Look for "selon" in each line of the entries, and return the matching lines.

Stored entries:
----------

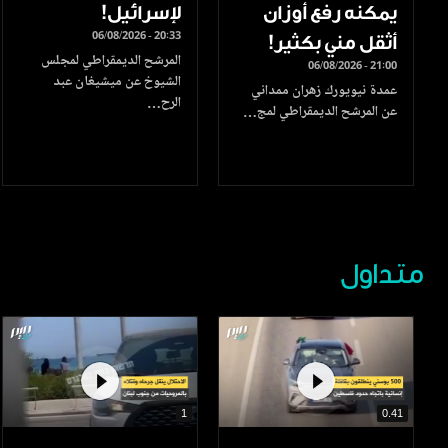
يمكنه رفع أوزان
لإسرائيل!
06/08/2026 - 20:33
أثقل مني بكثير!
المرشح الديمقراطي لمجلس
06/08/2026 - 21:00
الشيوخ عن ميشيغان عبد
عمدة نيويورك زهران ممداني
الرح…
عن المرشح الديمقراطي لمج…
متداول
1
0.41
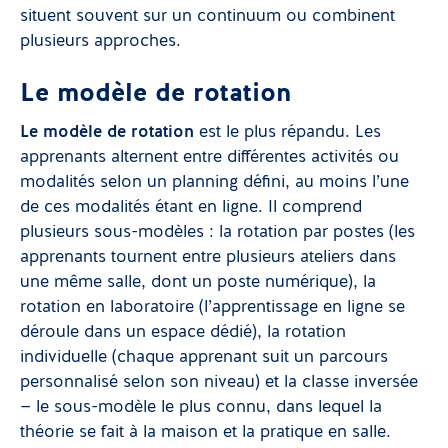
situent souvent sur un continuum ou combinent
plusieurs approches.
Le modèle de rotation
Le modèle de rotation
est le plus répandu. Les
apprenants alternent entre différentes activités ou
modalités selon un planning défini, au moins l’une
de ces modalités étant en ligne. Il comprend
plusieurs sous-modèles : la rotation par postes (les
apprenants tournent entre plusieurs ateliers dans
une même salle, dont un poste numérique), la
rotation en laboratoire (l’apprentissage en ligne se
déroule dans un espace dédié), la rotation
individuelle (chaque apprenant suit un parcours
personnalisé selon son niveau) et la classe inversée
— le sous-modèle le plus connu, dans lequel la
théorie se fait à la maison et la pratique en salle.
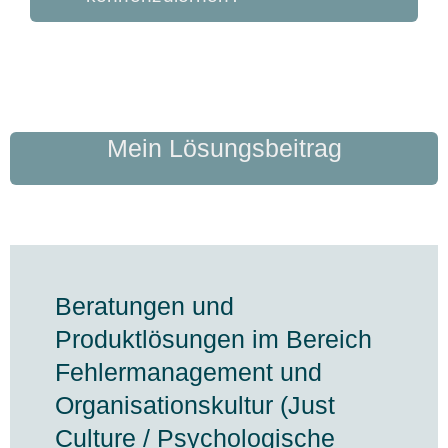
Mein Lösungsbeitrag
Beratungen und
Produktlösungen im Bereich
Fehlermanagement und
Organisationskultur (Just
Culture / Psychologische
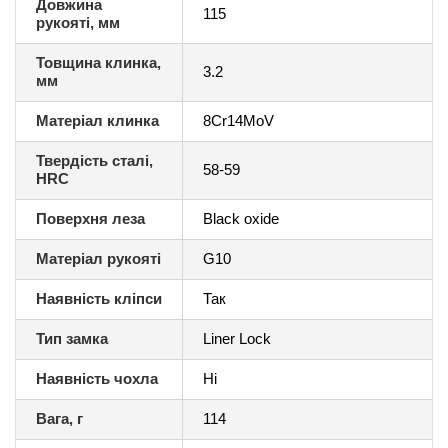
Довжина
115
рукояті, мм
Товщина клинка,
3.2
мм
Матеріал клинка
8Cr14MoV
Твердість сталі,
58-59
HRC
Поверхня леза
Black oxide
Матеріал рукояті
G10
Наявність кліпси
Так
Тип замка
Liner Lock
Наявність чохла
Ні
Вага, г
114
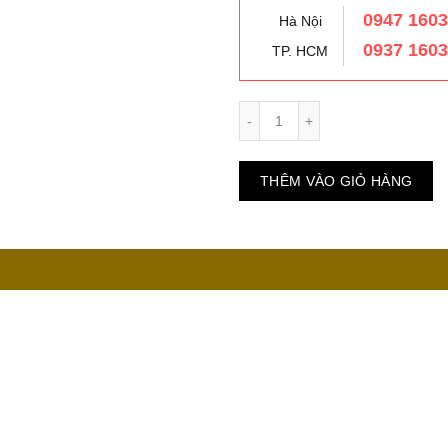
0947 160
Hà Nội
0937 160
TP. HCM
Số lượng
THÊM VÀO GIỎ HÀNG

----------

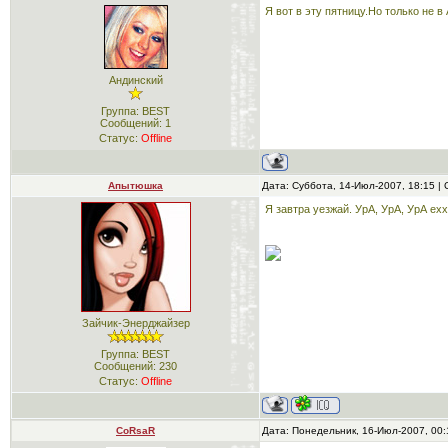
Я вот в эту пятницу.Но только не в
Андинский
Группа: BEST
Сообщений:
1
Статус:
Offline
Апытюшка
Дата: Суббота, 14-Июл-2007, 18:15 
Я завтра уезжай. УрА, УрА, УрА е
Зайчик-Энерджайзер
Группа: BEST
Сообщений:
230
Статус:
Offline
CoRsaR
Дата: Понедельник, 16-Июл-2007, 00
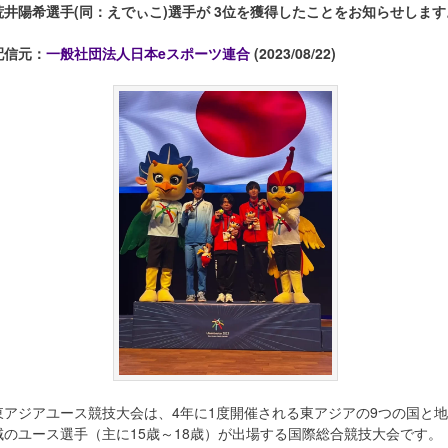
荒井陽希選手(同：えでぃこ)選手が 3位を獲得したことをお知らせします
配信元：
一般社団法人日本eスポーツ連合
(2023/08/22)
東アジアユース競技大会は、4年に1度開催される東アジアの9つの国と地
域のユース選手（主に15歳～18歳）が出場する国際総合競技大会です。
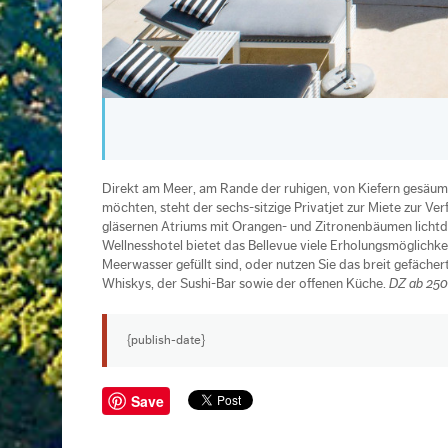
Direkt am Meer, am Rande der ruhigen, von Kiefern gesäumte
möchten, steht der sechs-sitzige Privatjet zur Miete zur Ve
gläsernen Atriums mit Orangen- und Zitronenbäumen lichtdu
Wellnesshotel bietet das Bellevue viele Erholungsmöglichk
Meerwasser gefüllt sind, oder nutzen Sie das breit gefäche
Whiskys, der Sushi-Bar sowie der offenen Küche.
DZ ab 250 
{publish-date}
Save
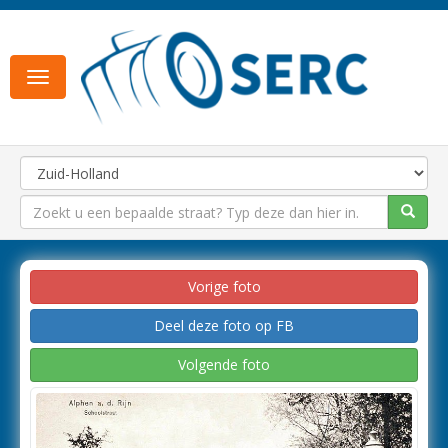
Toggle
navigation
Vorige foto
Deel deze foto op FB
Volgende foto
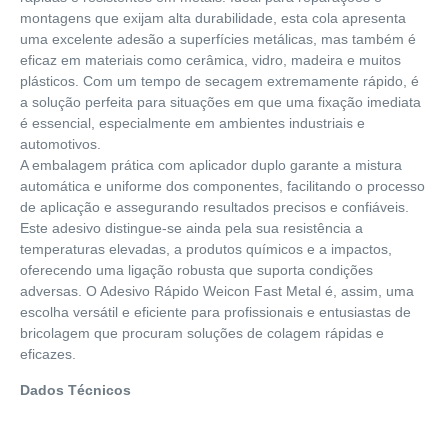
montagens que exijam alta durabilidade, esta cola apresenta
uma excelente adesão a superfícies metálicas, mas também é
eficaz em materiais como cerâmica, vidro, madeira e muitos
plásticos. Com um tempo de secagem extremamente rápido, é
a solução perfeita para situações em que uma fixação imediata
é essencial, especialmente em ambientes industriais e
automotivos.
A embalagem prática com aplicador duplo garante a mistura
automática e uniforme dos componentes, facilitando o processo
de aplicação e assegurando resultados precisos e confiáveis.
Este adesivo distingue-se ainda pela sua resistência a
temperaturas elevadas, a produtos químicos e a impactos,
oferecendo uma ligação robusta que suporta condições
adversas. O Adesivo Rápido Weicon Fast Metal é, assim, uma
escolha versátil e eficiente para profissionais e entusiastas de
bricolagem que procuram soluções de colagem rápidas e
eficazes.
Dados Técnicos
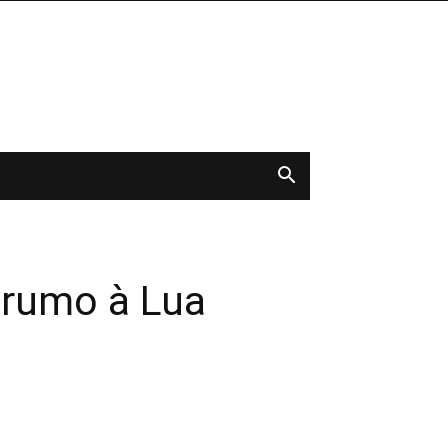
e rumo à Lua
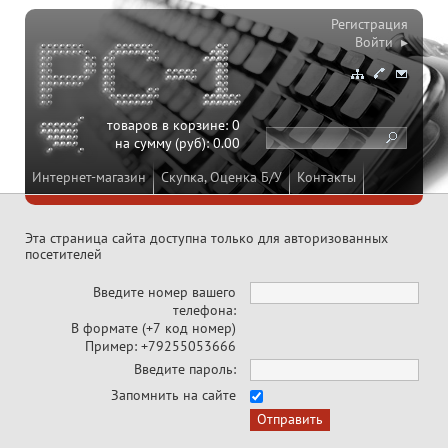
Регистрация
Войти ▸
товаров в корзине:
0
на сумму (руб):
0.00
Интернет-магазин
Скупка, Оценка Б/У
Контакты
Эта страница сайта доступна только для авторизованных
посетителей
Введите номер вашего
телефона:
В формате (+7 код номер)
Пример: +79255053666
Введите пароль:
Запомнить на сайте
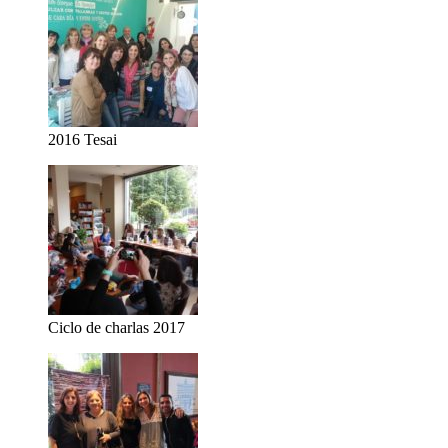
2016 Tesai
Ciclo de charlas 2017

----------

*Solved problem*.
modalités selon un planning défini, au moins l’une
personnalisé selon son niveau) et la classe inversée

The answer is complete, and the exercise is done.